I generally keep track of what the Mets are doing even if I’m away, sneaking looks at MLB.tv, popping an airpod into an ear, or at least letting GameDay do its pantomime thing in my lap.
But combining a trip to Iceland with the Mets’ Road Trip from Hell was a perfect recipe for being well and truly out of pocket. With the additional time change, the games started after I was asleep and concluded before I was awake. I heard Paul Blackburn [1]‘s debut against the Angels, with the last out recorded shortly before boarding a midnight flight (oh, things looked so promising then). And I caught the first couple of innings of the middle game against the Mariners because I couldn’t sleep.

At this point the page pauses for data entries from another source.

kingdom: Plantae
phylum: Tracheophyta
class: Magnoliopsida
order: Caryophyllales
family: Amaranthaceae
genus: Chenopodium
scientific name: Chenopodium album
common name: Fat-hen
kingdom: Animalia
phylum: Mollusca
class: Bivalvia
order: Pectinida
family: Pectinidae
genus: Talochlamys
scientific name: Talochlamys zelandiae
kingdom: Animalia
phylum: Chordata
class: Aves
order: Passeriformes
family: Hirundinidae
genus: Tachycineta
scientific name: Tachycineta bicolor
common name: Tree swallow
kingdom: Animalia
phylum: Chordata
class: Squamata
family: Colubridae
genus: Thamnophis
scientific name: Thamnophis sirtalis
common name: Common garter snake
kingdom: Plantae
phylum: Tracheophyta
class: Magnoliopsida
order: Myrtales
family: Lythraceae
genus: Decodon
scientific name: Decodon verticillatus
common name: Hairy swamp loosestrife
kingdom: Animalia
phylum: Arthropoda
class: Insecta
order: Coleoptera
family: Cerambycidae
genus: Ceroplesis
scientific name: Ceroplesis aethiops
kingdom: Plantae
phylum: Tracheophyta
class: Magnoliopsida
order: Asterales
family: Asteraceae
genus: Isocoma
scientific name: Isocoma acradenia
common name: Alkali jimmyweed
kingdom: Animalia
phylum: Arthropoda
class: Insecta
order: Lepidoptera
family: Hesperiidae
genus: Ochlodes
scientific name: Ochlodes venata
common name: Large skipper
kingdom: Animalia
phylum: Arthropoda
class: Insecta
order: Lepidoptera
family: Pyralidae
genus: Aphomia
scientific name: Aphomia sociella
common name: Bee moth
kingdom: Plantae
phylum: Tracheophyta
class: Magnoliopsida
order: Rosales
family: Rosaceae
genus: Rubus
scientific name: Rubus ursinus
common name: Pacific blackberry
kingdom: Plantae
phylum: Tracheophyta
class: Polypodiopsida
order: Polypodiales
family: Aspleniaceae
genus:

Between them, nada: I’d look at my phone over skyr and coffee in the Icelandic morning and try to make sense of things that had already transpired. There’s always a funny moment when you look at the score of a baseball game and your brain needs half a second to parse it: Oh, the bigger number’s here and the smaller number’s there, that’s good/bad, and now that I’ve got it straight, let’s figure out exactly how that happened.
What this sequence of revelations told me was, above all else, frustrating: We can’t win a series against the Angels, really? Figured they’d drop that dumb makeup game in St. Louis, so whew. OK, nice bounceback series in Colorado. And then the buzzsaw of the Mariners’ starting staff and the bats returning to slumber.
I got to watch the Mets uninterrupted for the first time in nine days on Sunday evening, and for a while that even seemed like a good idea. Luis Castillo [2] was dealing, but so was Luis Severino [3], with the shadows of a Seattle afternoon game turning an already tough job for hitters on both teams into the stuff of borderline farce. But then a taut, tight duel turned when the Mets let in a run on a little infield hit that Francisco Lindor [4]‘s best effort couldn’t quite convert into an inning-ending out, Severino left a changeup in Cal Raleigh [5]‘s wheelhouse, and suddenly the Mets were down 4-0.
Down 4-0, and it was about to get a whole lot worse. Jeff McNeil [6] homered to keep the Mets from being shut out all three times in Seattle, but that was all that went right. In the sixth the annoying ESPN crew ooh’ed and ahh’ed over a bald eagle soaring above Seattle; a moment later I was fervently wishing this majestic bird would swoop down and carry Ryne Stanek [7] off to Syracuse or the Ross Ice Shelf or some other place where I’d never have to see him again. Soon after that I was imagining other eagles dropping by to remove Adam Ottavino [8] and Danny Young [9] from view. Alas, those relievers stayed around to do unhelpful things until the Mets were mercifully allowed to slink back to New York, grateful the whole thing is finally behind them [10].
Except it isn’t. The Mets apparently pissed someone off in the MLB scheduling department, as they’ll be heading back to the West Coast in 11 days.
Maybe I’ll go back to Iceland and miss that one too.